Tunica media is the middle layer, and it is the thickest layer in arteries. It mainly consists of connective tissue, circularly arranged elastic fibre, polysaccharide substances, where the second and third layers are separated by the other thick elastic band, which is called the external elastic lamina. The tunica media can (especially in the case of arteries) be rich in the vascular smooth muscle that controls the vessel's caliber. Veins do not contain the external elastic lamina, but it contains only an internal one. Tunica media is thicker in the arteries rather than in the veins.
Tunica adventitia is the outer layer, and it is the thickest layer of veins. It is largely composed of connective tissue, with nerves supplying the vessel and food capillaries (vasa vasorum) as well as larger blood vessels.
Capillaries contain a single layer of endothelial cells with the supporting subendothelium that consists of a connective tissue and basement membrane.
When the blood vessels connect to produce a diffuse vascular supply region, it is known as an anastomosis. Anastomoses provide the critical alternative routes for blood for flowing in the case of blockages.
Leg veins have valves that prevent the backflow of the blood from being pumped against gravity by the surrounding muscles.
Structure of Blood Vessel in Humans
Also, in humans, the blood vessels' structure and function may be affected by several various conditions and diseases. A few examples can be inflammation; hypertension, where the narrowing of arterioles causes an abnormal increase in blood pressure; atherosclerosis involves the fat deposition in arterial endothelium. See Artery; capillary; vein; cardiovascular disease.
Blood Vessels Function
Let us look at the blood vessels function in a detailed manner.
Blood vessels function to transport blood. Generally, both arteries and arterioles transport the oxygenated blood from lungs to the body, its organs, also the veins and venules transport deoxygenated blood from the body to lungs.
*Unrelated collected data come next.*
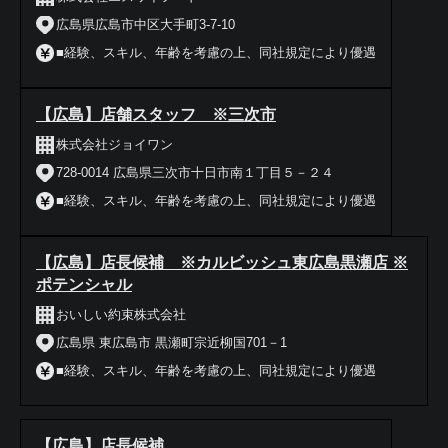
広島県広島市中区大手町3-7-10
■経験、スキル、年齢を考慮の上、同社規定により優遇
【広島】店舗スタッフ ※三次市
株式会社ジョイワン
728-0014 広島県三次市十日市南１丁目５－２４
■経験、スキル、年齢を考慮の上、同社規定により優遇
【広島】店長候補 ※カルビッシュ東広島黒瀬店 ※
ポテンシャル
おいしい約束株式会社
広島県 東広島市 黒瀬町宗近柳国701－1
■経験、スキル、年齢を考慮の上、同社規定により優遇
【広島】店長候補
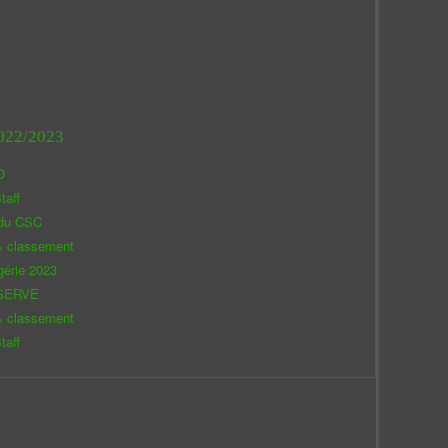
022/2023
O
taff
 du CSC
& classement
gérie 2023
SERVE
& classement
taff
Also, the blood vessels circulate blood throughout the whole circulatory system Oxygen (which is bound to haemoglobin in the red blood cells) is the most critical nutrient, which is carried by the blood. In all the arteries apart from the pulmonary, haemoglobin is highly saturated (at a range of 95–100%) with oxygen. Apart from the pulmonary vein, in all veins, the haemoglobin saturation is about 75%. (These values are reversed in the pulmonary circulation.) In addition to oxygen-carrying, blood also carries the hormones, nutrients, and waste products for body cells.
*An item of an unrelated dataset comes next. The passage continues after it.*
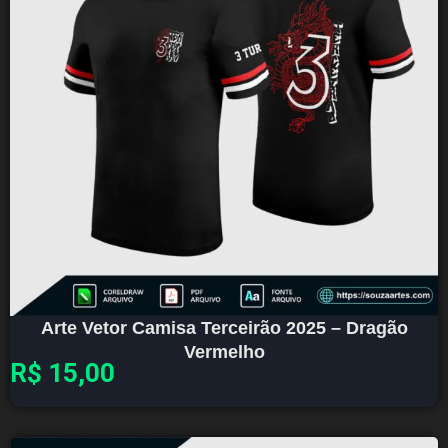
Arte Vetor Camisa Terceirão 2025 – Dragão
Vermelho
R$
15,00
Blood vessels do not engage actively in blood transport (also, they have no appreciable peristalsis). Blood is propelled through the arterioles and arteries through pressure, which is generated by the heartbeat. Also, blood vessels transport red blood cells that contain oxygen, which is necessary for daily activities. The amount of red blood cells present in the vessels has an effect on our health. Hematocrit tests are performed to calculate the red blood cell proportion in our blood. And, the higher proportions result in conditions such as heart disease or dehydration, while the lower proportions could lead to long-term blood loss and anaemia.
The endothelium permeability is pivotal in the nutrient release to the tissue. Also, it is increased in inflammation in response to the prostaglandins, interleukins, and histamine, which leads to most of the inflammation symptoms such as redness, swelling, warmth, and pain.